Conclusion & Discussion: In this retrospective analysis of discharge summaries from an OUD-only inpatient cohort, the AMA cohort demonstrated a higher prevalence and frequency of predefined stigmatizing lexical markers compared with the non-AMA cohort. This disparity persisted after excluding administrative AMA terminology and neutral diagnostic language, suggesting that differences are driven by narrative framing rather than clinical content.
These findings demonstrate the feasibility of combining deterministic NLP with privacy-preserving, local LLMs to audit documentation at scale. Here, the LLM functioned as a rule-constrained, contextual adjudicator to validate candidate language rather than inferring clinician intent. This offers a governance-aligned method for health systems to evaluate documentation practices without external data exposure.

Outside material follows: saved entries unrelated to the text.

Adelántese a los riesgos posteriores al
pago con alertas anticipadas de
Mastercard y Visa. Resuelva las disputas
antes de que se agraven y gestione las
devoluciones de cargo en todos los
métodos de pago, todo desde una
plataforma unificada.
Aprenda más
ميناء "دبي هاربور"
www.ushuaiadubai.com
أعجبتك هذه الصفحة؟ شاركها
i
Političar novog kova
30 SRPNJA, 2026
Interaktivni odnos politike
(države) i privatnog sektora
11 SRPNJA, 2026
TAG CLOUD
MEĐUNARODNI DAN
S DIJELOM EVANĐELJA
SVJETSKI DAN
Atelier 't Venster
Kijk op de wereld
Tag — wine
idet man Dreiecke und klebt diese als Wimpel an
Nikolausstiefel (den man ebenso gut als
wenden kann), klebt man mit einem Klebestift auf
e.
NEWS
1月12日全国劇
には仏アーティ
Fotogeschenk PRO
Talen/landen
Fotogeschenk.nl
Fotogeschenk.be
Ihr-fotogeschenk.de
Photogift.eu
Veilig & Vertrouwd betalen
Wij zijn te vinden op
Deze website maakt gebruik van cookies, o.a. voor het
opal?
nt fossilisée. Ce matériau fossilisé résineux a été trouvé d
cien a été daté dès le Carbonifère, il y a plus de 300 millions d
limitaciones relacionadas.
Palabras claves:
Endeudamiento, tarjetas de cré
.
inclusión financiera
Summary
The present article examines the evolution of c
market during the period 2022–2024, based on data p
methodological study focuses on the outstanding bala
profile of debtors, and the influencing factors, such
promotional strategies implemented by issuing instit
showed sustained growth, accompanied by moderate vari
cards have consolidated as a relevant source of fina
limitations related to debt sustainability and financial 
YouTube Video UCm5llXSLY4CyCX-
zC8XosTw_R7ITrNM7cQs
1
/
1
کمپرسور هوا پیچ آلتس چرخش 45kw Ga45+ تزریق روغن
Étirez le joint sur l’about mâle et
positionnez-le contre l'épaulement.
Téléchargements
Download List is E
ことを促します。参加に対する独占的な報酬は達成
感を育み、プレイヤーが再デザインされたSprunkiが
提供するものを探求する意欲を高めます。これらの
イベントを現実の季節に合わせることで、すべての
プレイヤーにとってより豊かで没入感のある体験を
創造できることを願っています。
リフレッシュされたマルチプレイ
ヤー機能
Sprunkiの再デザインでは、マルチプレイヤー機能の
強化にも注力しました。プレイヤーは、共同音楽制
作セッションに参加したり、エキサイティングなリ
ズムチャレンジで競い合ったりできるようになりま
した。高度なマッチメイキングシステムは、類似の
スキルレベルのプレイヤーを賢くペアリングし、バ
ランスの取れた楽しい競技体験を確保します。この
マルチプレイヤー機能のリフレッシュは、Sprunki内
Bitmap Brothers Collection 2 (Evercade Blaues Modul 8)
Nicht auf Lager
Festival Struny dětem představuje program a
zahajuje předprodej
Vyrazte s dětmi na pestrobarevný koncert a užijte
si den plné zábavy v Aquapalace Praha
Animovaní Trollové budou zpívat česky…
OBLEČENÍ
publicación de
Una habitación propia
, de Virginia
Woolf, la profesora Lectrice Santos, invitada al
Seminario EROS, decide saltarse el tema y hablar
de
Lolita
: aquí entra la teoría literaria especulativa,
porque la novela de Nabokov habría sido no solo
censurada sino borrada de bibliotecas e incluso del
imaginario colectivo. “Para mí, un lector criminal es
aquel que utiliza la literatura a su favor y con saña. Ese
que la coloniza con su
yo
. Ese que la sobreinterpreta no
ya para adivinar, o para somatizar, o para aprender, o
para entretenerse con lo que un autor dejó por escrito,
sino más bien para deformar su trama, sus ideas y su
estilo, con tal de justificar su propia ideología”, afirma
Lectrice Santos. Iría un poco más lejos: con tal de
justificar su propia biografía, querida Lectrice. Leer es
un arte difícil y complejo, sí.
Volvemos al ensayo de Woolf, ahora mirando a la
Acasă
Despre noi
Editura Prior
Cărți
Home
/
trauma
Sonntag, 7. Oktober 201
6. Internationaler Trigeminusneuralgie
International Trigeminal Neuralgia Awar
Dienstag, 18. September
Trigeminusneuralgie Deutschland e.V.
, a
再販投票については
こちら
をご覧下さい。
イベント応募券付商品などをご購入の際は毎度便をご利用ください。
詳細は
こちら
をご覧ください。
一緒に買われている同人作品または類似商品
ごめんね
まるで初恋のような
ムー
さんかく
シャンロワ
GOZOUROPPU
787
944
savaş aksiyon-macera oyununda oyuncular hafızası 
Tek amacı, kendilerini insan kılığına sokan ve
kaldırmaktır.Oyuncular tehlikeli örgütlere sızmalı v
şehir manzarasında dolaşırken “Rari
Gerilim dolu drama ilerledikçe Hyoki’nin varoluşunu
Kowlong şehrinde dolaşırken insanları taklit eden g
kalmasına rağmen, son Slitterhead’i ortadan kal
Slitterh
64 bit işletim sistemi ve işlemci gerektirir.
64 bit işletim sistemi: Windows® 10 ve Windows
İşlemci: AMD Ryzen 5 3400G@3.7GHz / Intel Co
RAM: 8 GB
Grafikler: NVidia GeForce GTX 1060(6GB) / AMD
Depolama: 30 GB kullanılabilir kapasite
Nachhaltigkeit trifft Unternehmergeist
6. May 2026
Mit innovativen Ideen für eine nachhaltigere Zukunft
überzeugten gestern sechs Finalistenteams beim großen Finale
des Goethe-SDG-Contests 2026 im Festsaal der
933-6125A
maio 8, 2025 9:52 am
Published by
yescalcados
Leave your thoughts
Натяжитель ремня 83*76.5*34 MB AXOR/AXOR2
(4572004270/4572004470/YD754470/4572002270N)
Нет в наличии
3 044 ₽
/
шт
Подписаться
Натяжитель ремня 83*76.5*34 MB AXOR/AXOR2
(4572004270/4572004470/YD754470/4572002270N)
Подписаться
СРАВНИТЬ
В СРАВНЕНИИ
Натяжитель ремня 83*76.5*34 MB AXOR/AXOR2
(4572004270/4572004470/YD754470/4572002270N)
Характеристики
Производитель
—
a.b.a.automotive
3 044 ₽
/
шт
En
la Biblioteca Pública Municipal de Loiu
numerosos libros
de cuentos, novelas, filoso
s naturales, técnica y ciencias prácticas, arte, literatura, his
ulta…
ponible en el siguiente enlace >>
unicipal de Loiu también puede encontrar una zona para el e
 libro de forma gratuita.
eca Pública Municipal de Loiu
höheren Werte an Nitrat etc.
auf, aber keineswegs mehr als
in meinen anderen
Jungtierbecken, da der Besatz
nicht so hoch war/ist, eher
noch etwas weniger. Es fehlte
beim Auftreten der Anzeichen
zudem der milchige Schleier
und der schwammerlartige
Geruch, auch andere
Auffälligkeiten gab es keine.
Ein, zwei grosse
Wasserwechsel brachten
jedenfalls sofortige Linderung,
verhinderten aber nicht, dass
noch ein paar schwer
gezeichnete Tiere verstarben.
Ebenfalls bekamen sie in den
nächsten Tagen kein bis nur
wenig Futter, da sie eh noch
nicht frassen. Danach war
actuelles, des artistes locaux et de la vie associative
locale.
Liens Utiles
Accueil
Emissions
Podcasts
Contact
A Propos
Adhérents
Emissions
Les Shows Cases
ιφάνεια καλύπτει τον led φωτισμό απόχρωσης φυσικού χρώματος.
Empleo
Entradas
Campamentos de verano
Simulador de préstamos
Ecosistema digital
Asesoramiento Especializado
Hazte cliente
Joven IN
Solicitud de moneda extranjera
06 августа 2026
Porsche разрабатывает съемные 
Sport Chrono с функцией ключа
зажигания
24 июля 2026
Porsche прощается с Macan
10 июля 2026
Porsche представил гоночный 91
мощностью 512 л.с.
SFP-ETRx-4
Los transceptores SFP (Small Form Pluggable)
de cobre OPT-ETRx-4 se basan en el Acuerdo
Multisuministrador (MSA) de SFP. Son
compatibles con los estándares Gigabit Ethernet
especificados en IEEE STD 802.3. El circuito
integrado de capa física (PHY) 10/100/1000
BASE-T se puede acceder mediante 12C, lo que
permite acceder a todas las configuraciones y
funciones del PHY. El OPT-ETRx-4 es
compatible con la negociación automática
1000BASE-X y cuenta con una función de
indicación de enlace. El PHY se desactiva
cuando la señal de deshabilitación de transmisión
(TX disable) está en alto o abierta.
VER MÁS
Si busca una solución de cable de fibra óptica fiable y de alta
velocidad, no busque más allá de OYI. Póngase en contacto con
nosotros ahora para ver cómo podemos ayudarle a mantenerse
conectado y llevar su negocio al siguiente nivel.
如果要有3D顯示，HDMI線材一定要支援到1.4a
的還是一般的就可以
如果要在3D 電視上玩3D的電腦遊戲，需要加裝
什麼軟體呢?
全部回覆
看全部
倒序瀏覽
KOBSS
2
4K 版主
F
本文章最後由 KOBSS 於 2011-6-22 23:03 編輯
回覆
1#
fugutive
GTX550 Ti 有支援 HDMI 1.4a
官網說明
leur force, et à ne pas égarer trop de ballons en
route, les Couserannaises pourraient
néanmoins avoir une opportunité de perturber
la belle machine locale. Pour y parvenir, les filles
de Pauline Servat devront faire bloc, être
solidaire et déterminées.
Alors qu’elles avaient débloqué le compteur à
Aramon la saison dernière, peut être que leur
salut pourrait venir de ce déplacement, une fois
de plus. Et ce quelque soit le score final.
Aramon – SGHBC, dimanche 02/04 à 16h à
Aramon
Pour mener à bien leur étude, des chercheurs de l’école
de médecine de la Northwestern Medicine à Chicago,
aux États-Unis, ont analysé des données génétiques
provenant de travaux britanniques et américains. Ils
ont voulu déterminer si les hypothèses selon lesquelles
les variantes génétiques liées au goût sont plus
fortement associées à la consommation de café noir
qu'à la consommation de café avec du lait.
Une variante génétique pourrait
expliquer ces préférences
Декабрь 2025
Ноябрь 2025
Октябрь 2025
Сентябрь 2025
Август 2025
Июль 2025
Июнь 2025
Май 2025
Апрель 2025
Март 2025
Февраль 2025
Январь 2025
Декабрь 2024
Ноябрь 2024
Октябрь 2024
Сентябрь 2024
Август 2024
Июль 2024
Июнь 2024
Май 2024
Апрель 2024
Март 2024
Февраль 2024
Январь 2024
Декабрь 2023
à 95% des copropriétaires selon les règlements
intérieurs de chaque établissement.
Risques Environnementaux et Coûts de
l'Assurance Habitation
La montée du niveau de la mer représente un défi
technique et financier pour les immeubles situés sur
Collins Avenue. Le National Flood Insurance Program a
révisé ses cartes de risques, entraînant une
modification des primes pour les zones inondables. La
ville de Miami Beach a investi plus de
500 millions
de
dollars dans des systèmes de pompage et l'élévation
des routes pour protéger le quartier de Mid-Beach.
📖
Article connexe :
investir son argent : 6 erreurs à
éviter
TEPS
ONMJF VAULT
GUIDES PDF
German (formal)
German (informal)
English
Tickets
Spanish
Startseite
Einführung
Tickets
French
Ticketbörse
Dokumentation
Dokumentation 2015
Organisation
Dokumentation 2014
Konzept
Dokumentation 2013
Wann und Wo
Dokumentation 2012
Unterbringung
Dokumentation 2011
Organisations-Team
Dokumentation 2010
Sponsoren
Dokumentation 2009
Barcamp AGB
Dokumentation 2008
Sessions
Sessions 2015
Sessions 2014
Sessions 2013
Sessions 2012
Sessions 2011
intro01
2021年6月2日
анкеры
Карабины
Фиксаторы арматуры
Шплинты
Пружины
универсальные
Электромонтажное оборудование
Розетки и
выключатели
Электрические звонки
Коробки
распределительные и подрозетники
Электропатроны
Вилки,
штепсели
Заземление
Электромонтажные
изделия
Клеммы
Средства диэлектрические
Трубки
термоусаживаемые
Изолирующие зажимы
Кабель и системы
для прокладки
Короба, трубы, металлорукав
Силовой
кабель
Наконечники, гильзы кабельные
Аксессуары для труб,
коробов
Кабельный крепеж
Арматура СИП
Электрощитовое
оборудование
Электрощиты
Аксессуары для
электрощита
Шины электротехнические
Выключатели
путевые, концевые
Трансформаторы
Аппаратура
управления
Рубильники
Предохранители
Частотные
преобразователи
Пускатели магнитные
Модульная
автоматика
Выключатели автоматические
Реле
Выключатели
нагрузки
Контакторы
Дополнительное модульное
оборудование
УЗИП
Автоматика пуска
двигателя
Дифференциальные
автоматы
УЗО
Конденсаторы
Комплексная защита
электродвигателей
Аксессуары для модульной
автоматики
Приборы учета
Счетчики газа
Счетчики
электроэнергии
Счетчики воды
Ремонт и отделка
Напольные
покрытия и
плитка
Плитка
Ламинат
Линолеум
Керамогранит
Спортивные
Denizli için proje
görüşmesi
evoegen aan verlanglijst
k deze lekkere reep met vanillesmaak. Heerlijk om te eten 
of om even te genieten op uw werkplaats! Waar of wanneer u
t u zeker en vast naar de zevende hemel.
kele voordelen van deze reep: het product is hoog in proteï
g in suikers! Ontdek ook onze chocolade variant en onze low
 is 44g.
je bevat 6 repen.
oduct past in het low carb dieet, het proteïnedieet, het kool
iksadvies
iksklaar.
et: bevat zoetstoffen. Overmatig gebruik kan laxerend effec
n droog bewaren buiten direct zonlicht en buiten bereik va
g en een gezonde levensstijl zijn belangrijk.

Limitations include the use of retrospective discharge summaries and a focus on predefined markers rather than implicit stigma. Additionally, these observed associations do not imply causality. Finally, the LLM primarily served a confirmatory role and was not evaluated for balanced discrimination or recall of non-stigmatizing language. Despite these limitations, this work supports the use of local, auditable language models as a practical, scalable tool for quality improvement and documentation review in OUD care.
References:
Barcelona V, Scharp D, Idnay BR, Moen H, Cato K, Topaz M. Identifying stigmatizing language in clinical documentation: a scoping review of emerging literature. PLoS One. 2024;19(6):e0303653. doi:10.1371/journal.pone.0303653
Chen H, Alfred M, Cohen E. Efficient detection of stigmatizing language in electronic health records via in-context learning: comparative analysis and validation study. JMIR Med Inform. 2025;13:e68955. doi:10.2196/68955
Goddu AP, O'Conor KJ, Lanzkron S, et al. Do words matter? Stigmatizing language and the transmission of bias in the medical record. J Gen Intern Med. 2018;33(5):685-691. doi:10.1007/s11606-017-4289-2
Johnson AEW, Pollard TJ, Shen L, et al. MIMIC-IV, a freely accessible electronic health record dataset. Sci Data. 2023;10:1. doi:10.1038/s41597-022-01899-x
Sethi R, Caskey J, Gao Y, et al. Detecting stigmatizing language in clinical notes with large language models for addiction care. npj Health Syst. 2026;3:15. doi:10.1038/s44401-026-00069-0
Disclosure(s):
Joseph A. Izzo, MD: No financial relationships to disclose
Learning Objectives:
Identify the significant disparity in stigmatizing language documented in the electronic health records of patients with opioid use disorder who are discharged against medical advice compared to routine discharges.
Evaluate the feasibility of using locally deployed, privacy-preserving large language models as a scalable tool for auditing clinical documentation and narrative framing in addiction medicine.
Discuss how narrative bias in clinical documentation acts as a modifiable, system-level contributor to health inequities and treatment fragmentation for vulnerable patient populations.